Ma l’uomo, per sua natura, sogna sempre di essere altrove; e quello contemporaneo non fa eccezione. Chi è nato tra gli anni Sessanta e Ottanta, se ha avuto un’infanzia felice, ha sognato il mondo anche attraverso i videogiochi.
I primi videogame
Certo, all’inizio si trattava di condurre il proprio mezzo in universi digitali privi di punti di riferimento topografici; ma non appena la tecnologia l’ha reso possibile, interi mondi si sono aperti al videogiocatore. Sempre più racing games hanno cominciato a trarre ispirazione dalla realtà.
Molti di questi, pur riproducendo fedelmente piste e circuiti di tutto il mondo, hanno preferito puntare sulla vertigine e sulla resa della velocità con espedienti più o meno verosimili (come, per esempio, Manx TT SuperBike, arcade al cardiopalma prodotto dalla Sega nel 1995, ispirato alla celebre corsa cittadina), lasciando con l’amaro in bocca l’aspirante motociclista romantico, che anche in sala giochi o nella sua stanza sognava di percorrere strade lontane puntando dritto verso l’orizzonte.
1986, Out Run
La vera rivoluzione avviene nel 1986, quando nelle sale fa la sua comparsa il cabinato di Out Run (Sega). Un racing game diverso dagli altri, in cui il solo scopo è guadagnare tempo sfrecciando per le highways americane a bordo di una fiammante Ferrari Testarossa cabrio (vera e propria licenza poetica), evitando le altre auto e scegliendo la propria strada verso la meta. Il tutto in compagnia di una prorompente bionda che ammonirà il guidatore troppo spericolato; bonus: la possibilità di scegliere il tema sonoro di sottofondo: l’abc della Vaporwave.

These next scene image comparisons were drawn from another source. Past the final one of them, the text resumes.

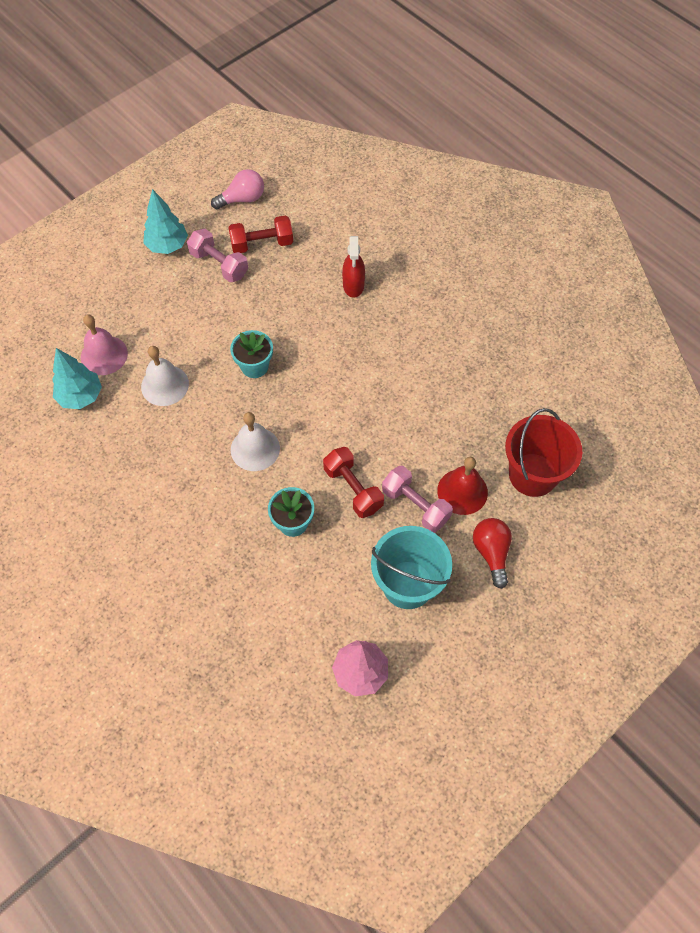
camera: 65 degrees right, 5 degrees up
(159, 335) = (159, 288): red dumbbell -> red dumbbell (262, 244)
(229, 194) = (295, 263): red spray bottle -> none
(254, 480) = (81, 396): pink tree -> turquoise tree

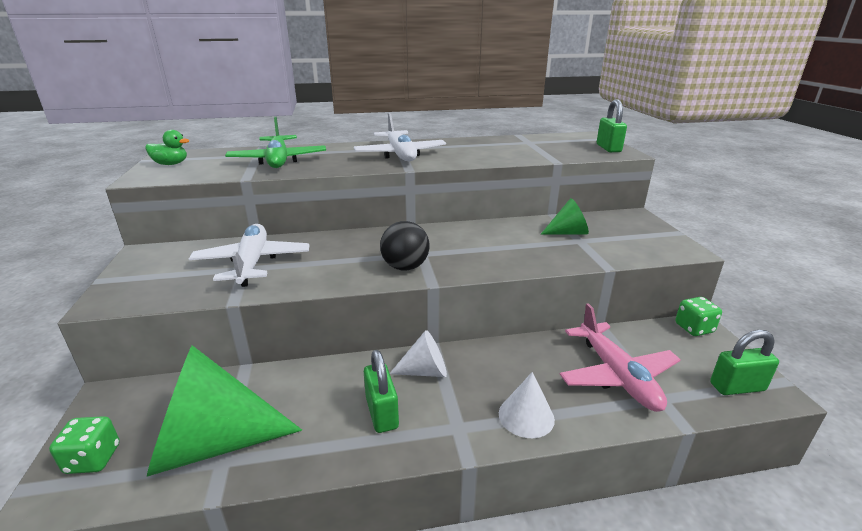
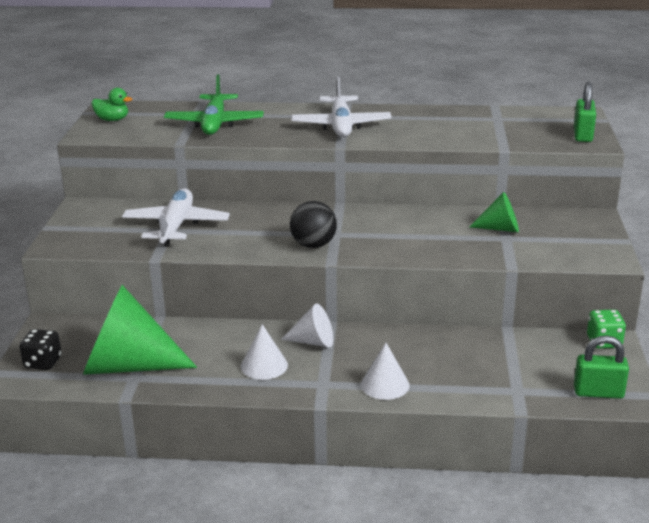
camera: 15 degrees right, 0 degrees up
(93, 459) = (43, 363): green dice -> black dice
(382, 413) = (264, 365): green padlock -> white cone
(617, 376) = (489, 369): pink plane -> none

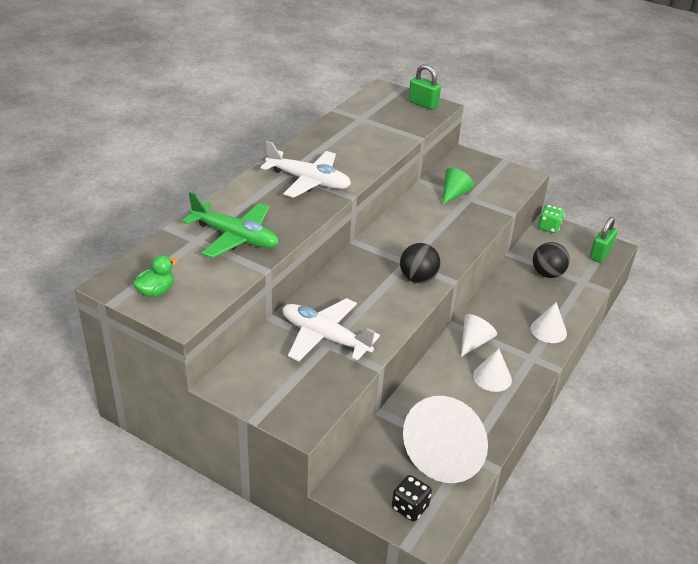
camera: 65 degrees left, 10 degrees up
(127, 366) = (448, 453): green cone -> white cone
(499, 361) = (547, 274): none -> black ball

1995, Desert Bus e gli altri videogame entrati nel mito
La strada dei videogame di viaggio è dunque spianata. Nel tempo porterà a estreme conseguenze, come nel caso di Desert Bus (Absolute Entertainment, 1995); è un gioco letteralmente hardcore nel quale il giocatore deve condurre un vecchio e sgangherato autobus lungo la strada totalmente deserta che porta da Tucson a Las Vegas. Un totale di otto ore di gioco e senza la possibilità di mettere in pausa.
Le interminabili strisce d’asfalto americane hanno ispirato, naturalmente, anche i numerosi giochi prodotti da o per Harley-Davidson. Esempio più eclatante di questo tipo di videogame di viaggio su due ruote è Harley-Davidson: Road to Sturgis (Mindscape, 1989). Il giocatore, in sella alla sua Harley, dal Maine punta dritto verso lo storico raduno che ogni anno raccoglie nella piccola cittadina del South Dakota centinaia di migliaia di appassionati delle due ruote.

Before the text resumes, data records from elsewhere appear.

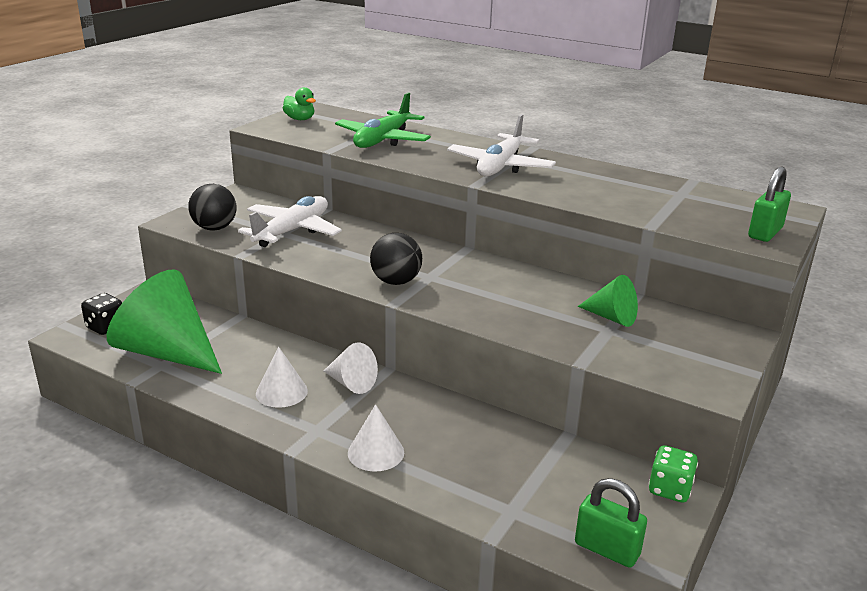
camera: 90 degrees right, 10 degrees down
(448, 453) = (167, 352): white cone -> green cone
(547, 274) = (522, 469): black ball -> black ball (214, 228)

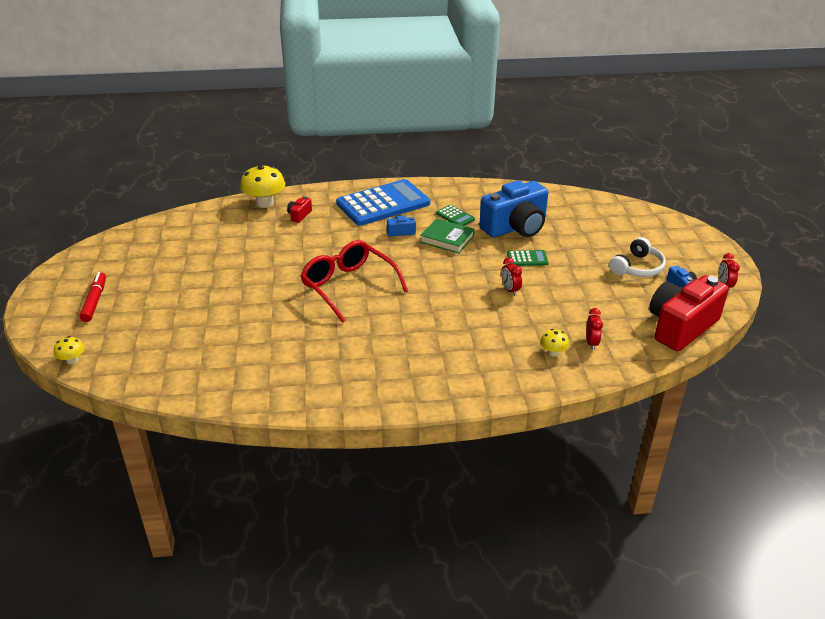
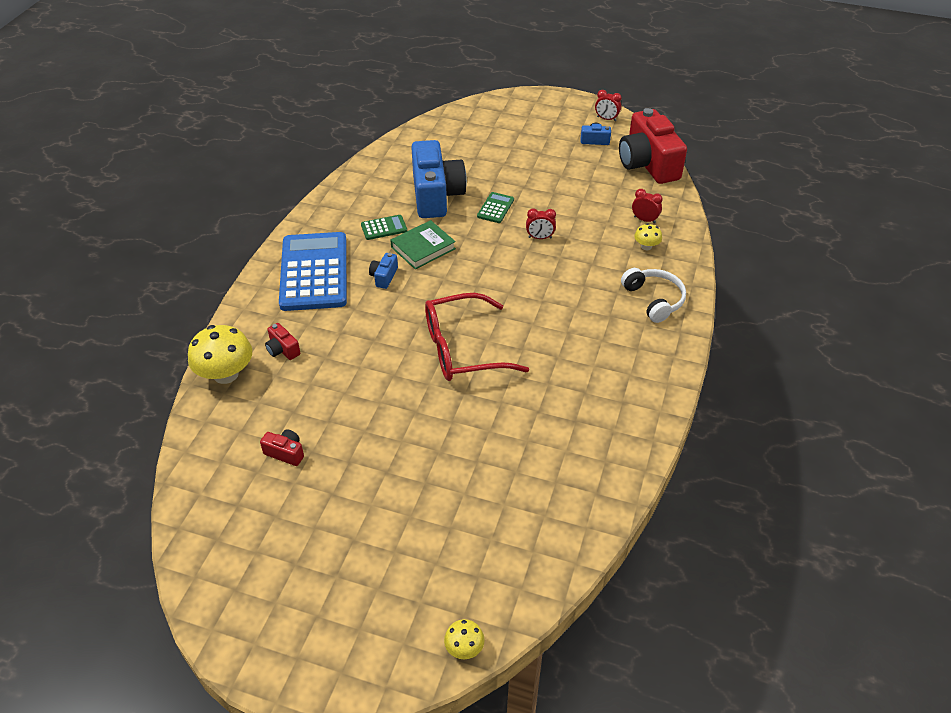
camera: 65 degrees left, 10 degrees up
(95, 301) = (341, 604): red marker -> none
(209, 244) = (285, 453): none -> red camera
(637, 268) = (552, 151): white headphones -> white headphones (654, 299)

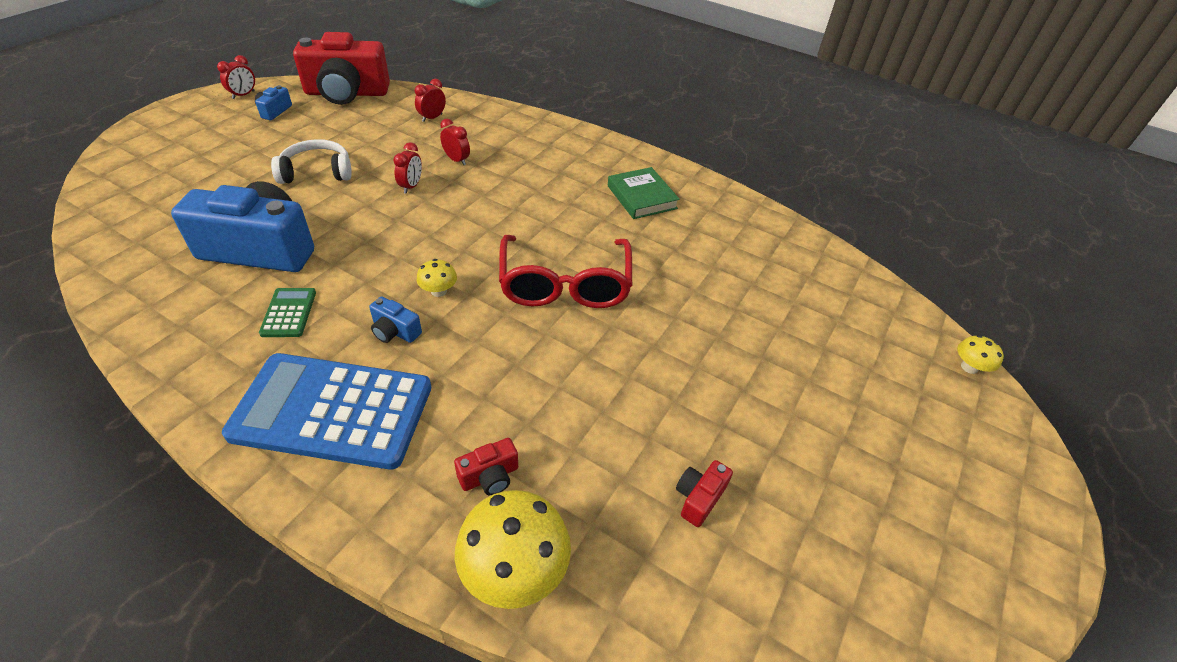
camera: 80 degrees left, 0 degrees up
(423, 248) = (361, 282): green book -> green book (641, 197)
(495, 208) = (332, 206): green calculator -> none
(590, 251) = (457, 160): none -> red clock
(646, 246) = (472, 127): yellow mushroom -> yellow mushroom (439, 291)
(654, 299) = (549, 143): white headphones -> white headphones (317, 172)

E lo fa senza troppa fretta, gustandosi ogni pixel d’asfalto; evita buche e auto, tenendo d’occhio il livello della benzina nel serbatoio e le condizioni del motore. Scala dolcemente le marce e offre di tanto in tanto un passaggio alla bionda che ha l’auto in panne.

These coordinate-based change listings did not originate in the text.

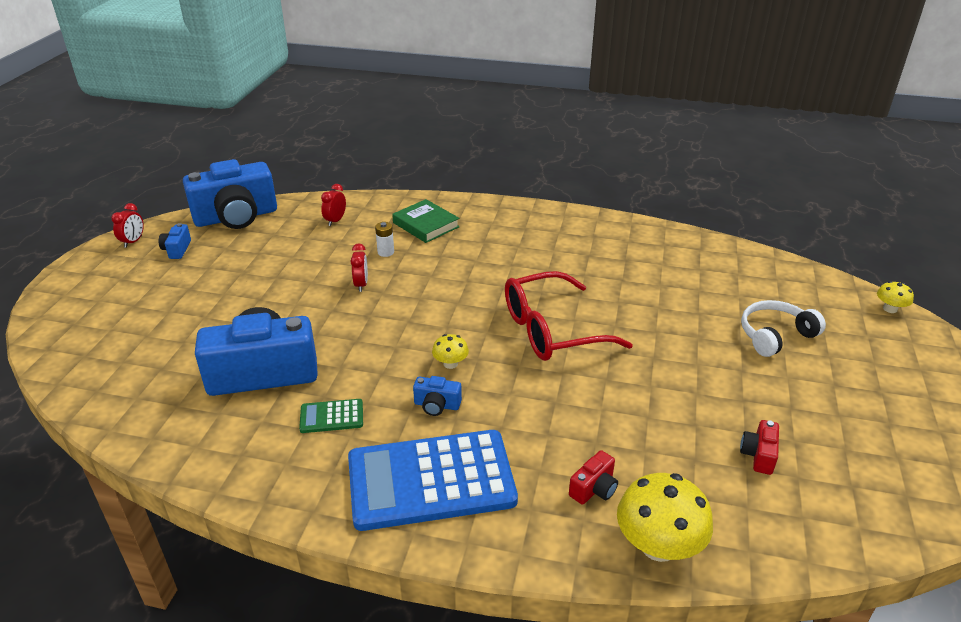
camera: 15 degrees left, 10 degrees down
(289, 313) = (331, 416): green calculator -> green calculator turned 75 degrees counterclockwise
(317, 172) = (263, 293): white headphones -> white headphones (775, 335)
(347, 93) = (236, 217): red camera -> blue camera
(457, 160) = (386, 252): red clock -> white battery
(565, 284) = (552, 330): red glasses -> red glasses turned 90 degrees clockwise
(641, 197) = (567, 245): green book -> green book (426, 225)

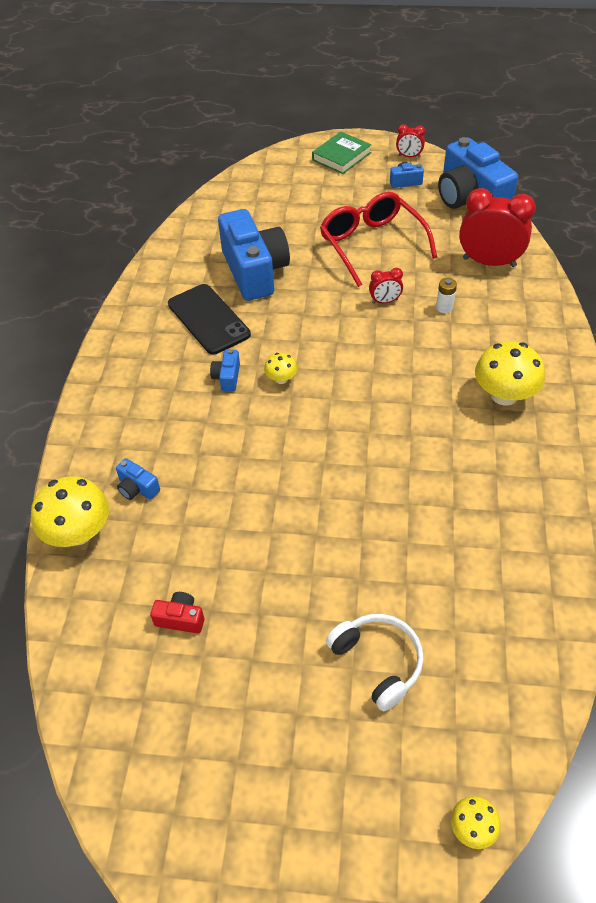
camera: 85 degrees right, 15 degrees up
(331, 416) = (208, 319): green calculator -> black phone
(335, 221) = (489, 262): red clock -> red clock, size x2.10
(426, 225) = (507, 328): green book -> green book (341, 156)
(431, 480) = (145, 386): blue calculator -> none
(504, 238) = (504, 395): none -> yellow mushroom
(552, 330) = (344, 448): red glasses -> red glasses (372, 245)
(594, 489) = (137, 488): red camera -> blue camera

Nostalgia della vera avventura
Tutto questo, ovviamente, non ha nulla a che fare con la Wanderlust, l’incontrollabile forza che costringe quasi fisicamente il viaggiatore a non fermarsi mai. Ma come la letteratura, il cinema e la musica, anche il videogame, stuzzicando la fantasia, è capace di suscitare la nostalgia di qualcosa che in realtà non si conosce; e che, spesso, è la chiave che apre allo spirito le porte del viaggio. I portoghesi, che di viaggi se ne intendono, la chiamano saudade.